Evidence coming from the oil and gas M&A space so far appears to support Cowen’s sentiments.

In April, a report by Enverus (formerly DrillingInfo) revealed that U.S. upstream M&A deals for the first quarter only amounted to $770 million, less than 1/10th the average deal amount recorded quarterly over the previous decade.

The largest dollar transaction was a deal by Alpine Energy Capital, which purchased Approach Resources’ Midland Basin assets for $193 million. That compares very poorly with the $55 billion Occidental-Anadarko merger or the $9 billion tie-up between Marathon Oil and Andeavor Logistics, both consummated last year.

Further, Enverus said that only ~$4.7B in upstream deals were available in the market by the end of the quarter, the majority of which were located in the Eagle Shale. There’s a very real possibility that 2020 could be the slowest in the history of mergers in the sector if the other three quarters track Q1 numbers closely.

Shale opportunities

Instead of mergers, oil and gas companies prefer to maintain the all-important dividend or cut capex in a bid to preserve liquidity. This is a trend we clearly witnessed during the last earnings season.

Not everybody shares Cowen’s bearish M&A outlook though. Goldman Sachs analyst Michele DellaVigna has told Barron’s that the highly fragmented U.S. shale industry could be a candidate for a spate of consolidations.

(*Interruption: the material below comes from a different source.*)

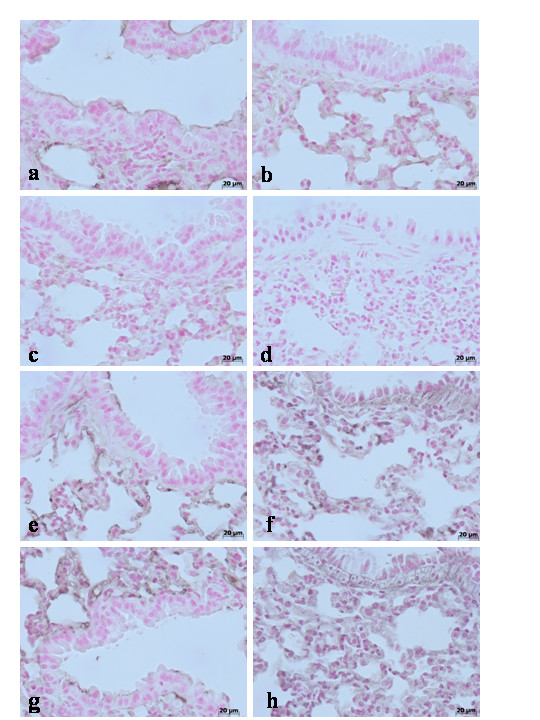
Immunohistochemical localization of ZO-1 in the lung. In lung tissue sections collected at 24 hours from sham WT mice (a) and from sham TNF-αR1KO mice (b), ZO-1 was uniformly and continuously distributed along the alveolar epithelium and the vascular endothelium. In contrast, a significant disruption of immuno-signal for ZO-1 was observed along the alveolar epithelium and the vascular endothelium in the lung sections of carrageenan-treated WT mice at 4 h (c) and at 24 hours (d) after carrageenan. In lungs of carrageenan-treated TNF-αR1KO mice, a more regular distribution pattern of ZO-1 along the alveolar epithelium and the vascular endothelium was found at 4 h (e) and at 24 hours (f), thus indicating that in carrageenan-treated TNF-αR1KO mice carrageenan treatment provokes a lower degree of disorganization of ZO-1. Similarly, the treatment of WT mice with Etanercept (5 mg/kg administered s.c. 2 h prior carrageenan) visibly and significantly reduced the disorganization of ZO-1 in the lung tissues collected at 4 h (g) and at 24 hours (h). Figure is representative of at least 3 experiments performed on different experimental days.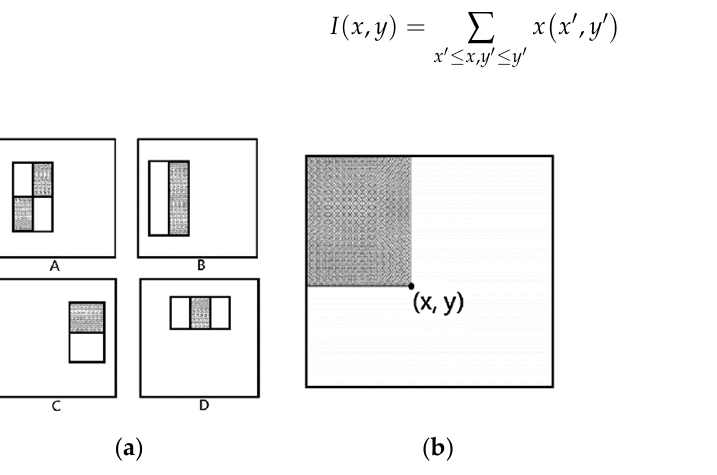
the pixel position in the original image.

DellaVigna, though, has conceded that we are unlikely to see a repeat of the megamergers of the 1990s; however, he says there’s a financial case to be made for mergers especially in a sector like U.S. shale that has previously lacked cost discipline:

The oil industry has delivered its best corporate returns in periods of consolidation, financial tightening and rising barriers to entry. We believe this environment (and shareholder pressure for de-carbonisation) could engender a similar phase of consolidation and capital discipline, as in the late ’90s.”